Windows Workflow Foundation (WF) is a very cool framework whose main focus is to help orchestrate a business process or several steps. If you still haven't read or understand what WF is, I suggest you do some reading. The purpose of this post is to help you create your first marketable activity $$$. When I say marketable, I mean an activity that not only works functionally but also looks great inside the Workflow designer. A good activity would include things like visual design, reusable and atomic functionality, and validation. This post will be documenting the creation of an activity whose main purpose is to beep; yes you read that right, beep. I know it is not exactly mind blowing functionality but it will keep you from getting hung up on the activity's function and focus more on the architecture surrounding an activity. When we are done we will have an activity that looks something like the image you see below. Excited yet? Well I hope you are. I also hope that you are thinking "that is a pretty sweet looking activity," and you are wondering how to accomplished creating a smiliar looking activity. Sit down for a while, kick up your feet, put your pipe jacket on and prepare to get some knowledge dropped on you.

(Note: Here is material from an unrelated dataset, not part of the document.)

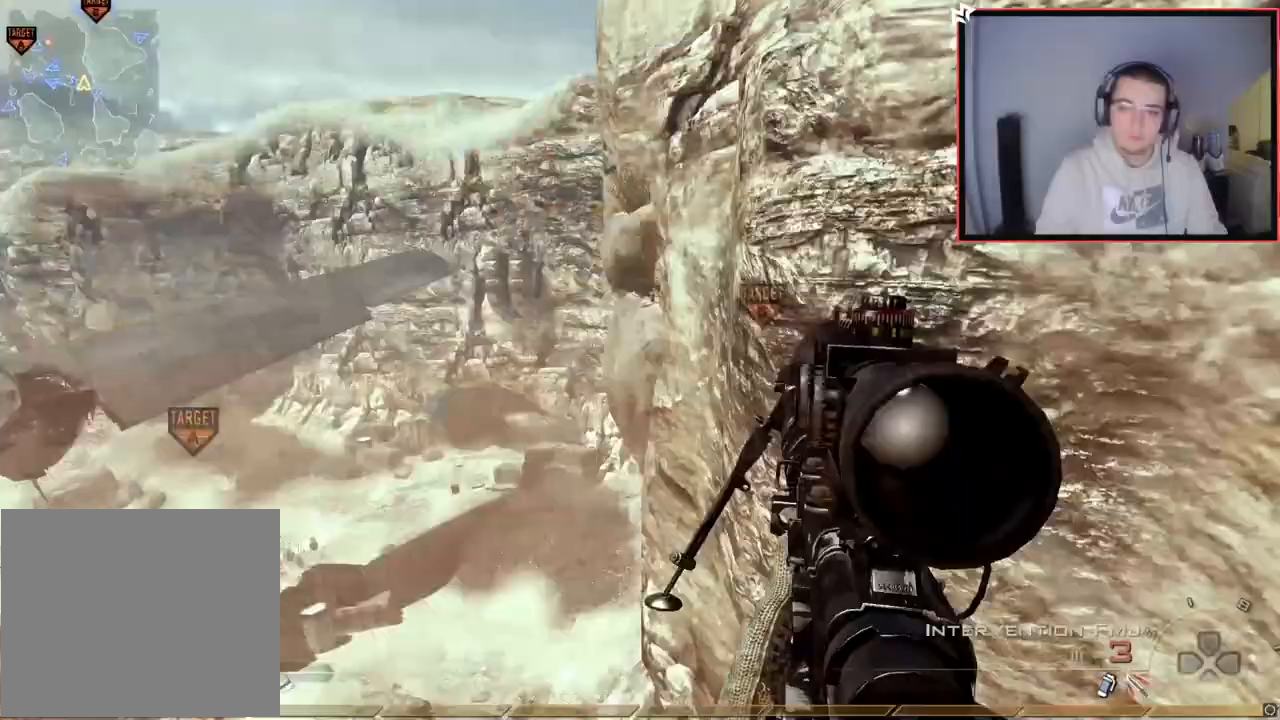
{"buttons": [], "left_stick": "center", "right_stick": "right", "events": [[50, "CROSS", "up"], [83, "left_stick", "center"], [167, "L2", "down"], [250, "left_stick", "right"], [300, "left_stick", "up-right"], [400, "right_stick", "center"], [467, "right_stick", "right"], [484, "L2", "up"], [501, "left_stick", "center"]]}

MonstersGotMyWorkflow.zip (881.67 kb) (Part I, covers only this post)
Setting Up The Project
The first step is to create a new WF project. Start VS2008 and go to File > New > Project. Under Visual C# select "Sequential Workflow Console Application" and create a new project; call it anything you want. We are creating a sequential workflow console application project because we will use it to test our activity along the way. I know the TDD crowd will jump on me for this, but WF is such a different domain of development that it is not easy to follow practices. John Locke once said something like, when dropped in the jungle with cannibals you shouldn't hold on to the laws of civilization because they will just get you eaten. Holding on to TDD in this scenario will just get you frustrated. I've been told to only test functionality when dealing with WF and to treat an activity like a wrapper; that idea seems to work. Since we are only beeping I feel tests might be overkill.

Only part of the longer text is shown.